600 jours sans gouvernement, la Région bruxelloise est prise en otage par la Flandre

Publié le 23/01/2026

Depuis près de 600 jours, la Région de Bruxelles-Capitale est privée d’un gouvernement de plein exercice et d’un budget. Cette situation exceptionnelle est le résultat d’un blocage organisé, qui place aujourd’hui Bruxelles dans une situation de paralysie démocratique.

Alors que les institutions régionales sont empêchées de fonctionner normalement, les conséquences sont lourdes et bien réelles : fermetures d’associations, suppressions d’emplois, fragilisation de services essentiels, retards dans les politiques sociales, culturelles et de santé. Des centaines d’associations sont aujourd’hui privées de moyens pour assurer leurs missions, notamment dans le secteur du non marchand, de la cohésion sociale et du sport, mettant directement en péril des services de proximité essentiels. Toutes paient le prix de l’inaction politique.

Nous vivons depuis près de 600 jours avec un gouvernement en affaires courantes. Une situation qui empêche toute vision, toute décision structurante, toute responsabilité politique claire. Une démocratie qui ne décide plus est une démocratie qui s’affaiblit.

Je dénonce clairement la prise d’otage politique de Bruxelles par la Flandre

Je dénonce clairement la prise d’otage politique de Bruxelles par la Flandre, à travers le blocage entretenu par des partis flamands qui utilisent les mécanismes institutionnels pour empêcher la Région de fonctionner normalement. Depuis des années, certains d’entre eux refusent de reconnaître pleinement Bruxelles comme une Région à part entière et instrumentalisent l’impasse politique pour en affaiblir progressivement l’autonomie, la capacité d’action et, à terme, la légitimité même.

Une Région rendue ingouvernable devient une Région contestable

Une Région rendue ingouvernable devient une Région contestable. Cette stratégie fragilise délibérément Bruxelles, son modèle social, son tissu associatif et sa capacité à répondre aux besoins de sa population.

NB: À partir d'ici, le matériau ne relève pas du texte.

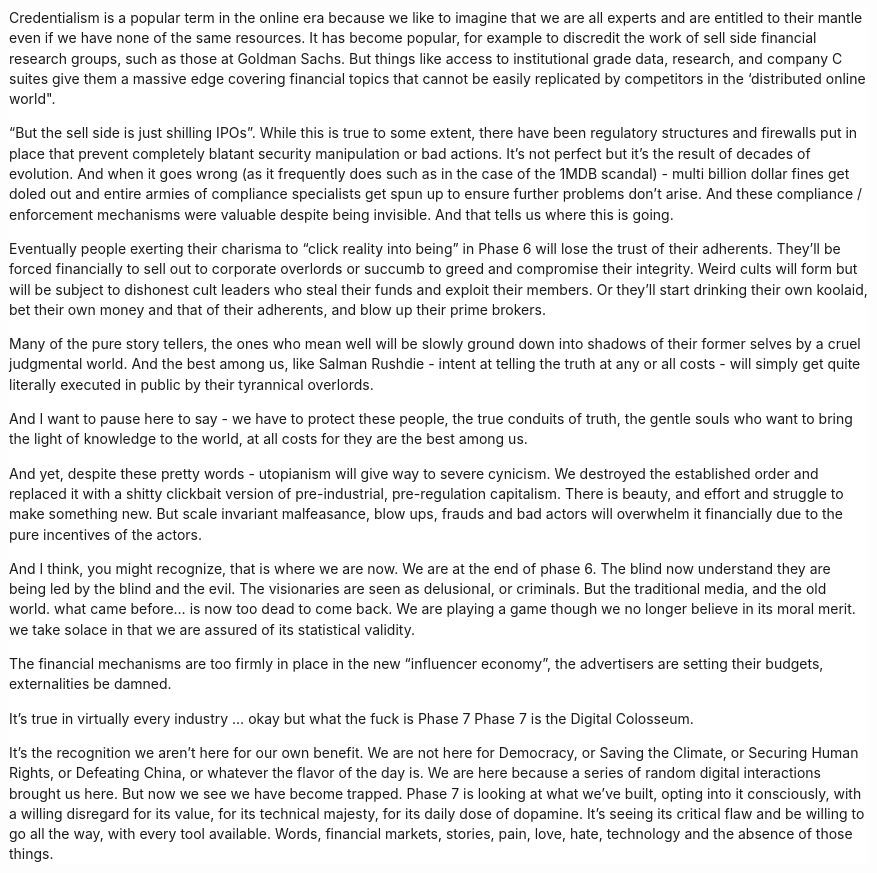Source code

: Credentialism is a popular term in the online era because we like to imagine that we are all experts and are entitled to their mantle even if we have none of the same resources. It has become popular, for example to discredit the work of sell side financial research groups, such as those at Goldman Sachs. But things like access to institutional grade data, research, and company C suites give them a massive edge covering financial topics that cannot be easily replicated by competitors in the ‘distributed online world".

“But the sell side is just shilling IPOs”. While this is true to some extent, there have been regulatory structures and firewalls put in place that prevent completely blatant security manipulation or bad actions. It’s not perfect but it’s the result of decades of evolution. And when it goes wrong (as it frequently does such as in the case of the 1MDB scandal) - multi billion dollar fines get doled out and entire armies of compliance specialists get spun up to ensure further problems don’t arise.
And these compliance / enforcement mechanisms were valuable despite being invisible. And that tells us where this is going.

Eventually people exerting their charisma to “click reality into being” in Phase 6 will lose the trust of their adherents. They’ll be forced financially to sell out to corporate overlords or succumb to greed and compromise their integrity. Weird cults will form but will be subject to dishonest cult leaders who steal their funds and exploit their members. Or they’ll start drinking their own koolaid, bet their own money and that of their adherents, and blow up their prime brokers.

Many of the pure story tellers, the ones who mean well will be slowly ground down into shadows of their former selves by a cruel judgmental world. And the best among us, like Salman Rushdie - intent at telling the truth at any or all costs - will simply get quite literally executed in public by their tyrannical overlords.

And I want to pause here to say - we have to protect these people, the true conduits of truth, the gentle souls who want to bring the light of knowledge to the world, at all costs for they are the best among us.

And yet, despite these pretty words - utopianism will give way to severe cynicism. We destroyed the established order and replaced it with a shitty clickbait version of pre-industrial, pre-regulation capitalism. There is beauty, and effort and struggle to make something new. But scale invariant malfeasance, blow ups, frauds and bad actors will overwhelm it financially due to the pure incentives of the actors.

And I think, you might recognize, that is where we are now. We are at the end of phase 6.
The blind now understand they are being led by the blind and the evil. The visionaries are seen as delusional, or criminals. But the traditional media, and the old world. what came before… is now too dead to come back. We are playing a game though we no longer believe in its moral merit. we take solace in that we are assured of its statistical validity.

The financial mechanisms are too firmly in place in the new “influencer economy”, the advertisers are setting their budgets, externalities be damned.

It’s true in virtually every industry … okay but what the fuck is Phase 7
Phase 7 is the Digital Colosseum.

It’s the recognition we aren’t here for our own benefit. We are not here for Democracy, or Saving the Climate, or Securing Human Rights, or Defeating China, or whatever the flavor of the day is. We are here because a series of random digital interactions brought us here. But now we see we have become trapped.
Phase 7 is looking at what we’ve built, opting into it consciously, with a willing disregard for its value, for its technical majesty, for its daily dose of dopamine. It’s seeing its critical flaw and be willing to go all the way, with every tool available. Words, financial markets, stories, pain, love, hate, technology and the absence of those things.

Au-delà des clivages partisans, c’est un enjeu fondamental de démocratie et d’autonomie régionale qui se joue. Bruxelles doit pouvoir se gouverner elle-même, décider pour ses citoyennes et citoyens, et ne pas être prisonnière de rapports de force extérieurs qui paralysent son fonctionnement.

Échevin depuis de nombreuses années et ancien député bruxellois, la défense et le soutien du monde associatif sont au cœur de mon engagement politique depuis ses débuts. Chaque jour, nous agissons concrètement pour renforcer les associations et les acteurs de terrain, en réponse aux besoins qu’ils expriment sur le terrain. Les communes font leur maximum pour les soutenir, mais il est aujourd’hui indispensable que la Région assume pleinement ses responsabilités et mette fin à cette paralysie.

La Région ne doit pas payer le prix de jeux de politiques extérieures.

L’immobilisme n’est pas une fatalité, c’est un choix politique. Et Bruxelles mérite bien mieux. Bruxelles mérite un gouvernement de plein exercice, un budget, des décisions et du courage politique.

Défendre Bruxelles commence par refuser qu’elle soit prise en otage.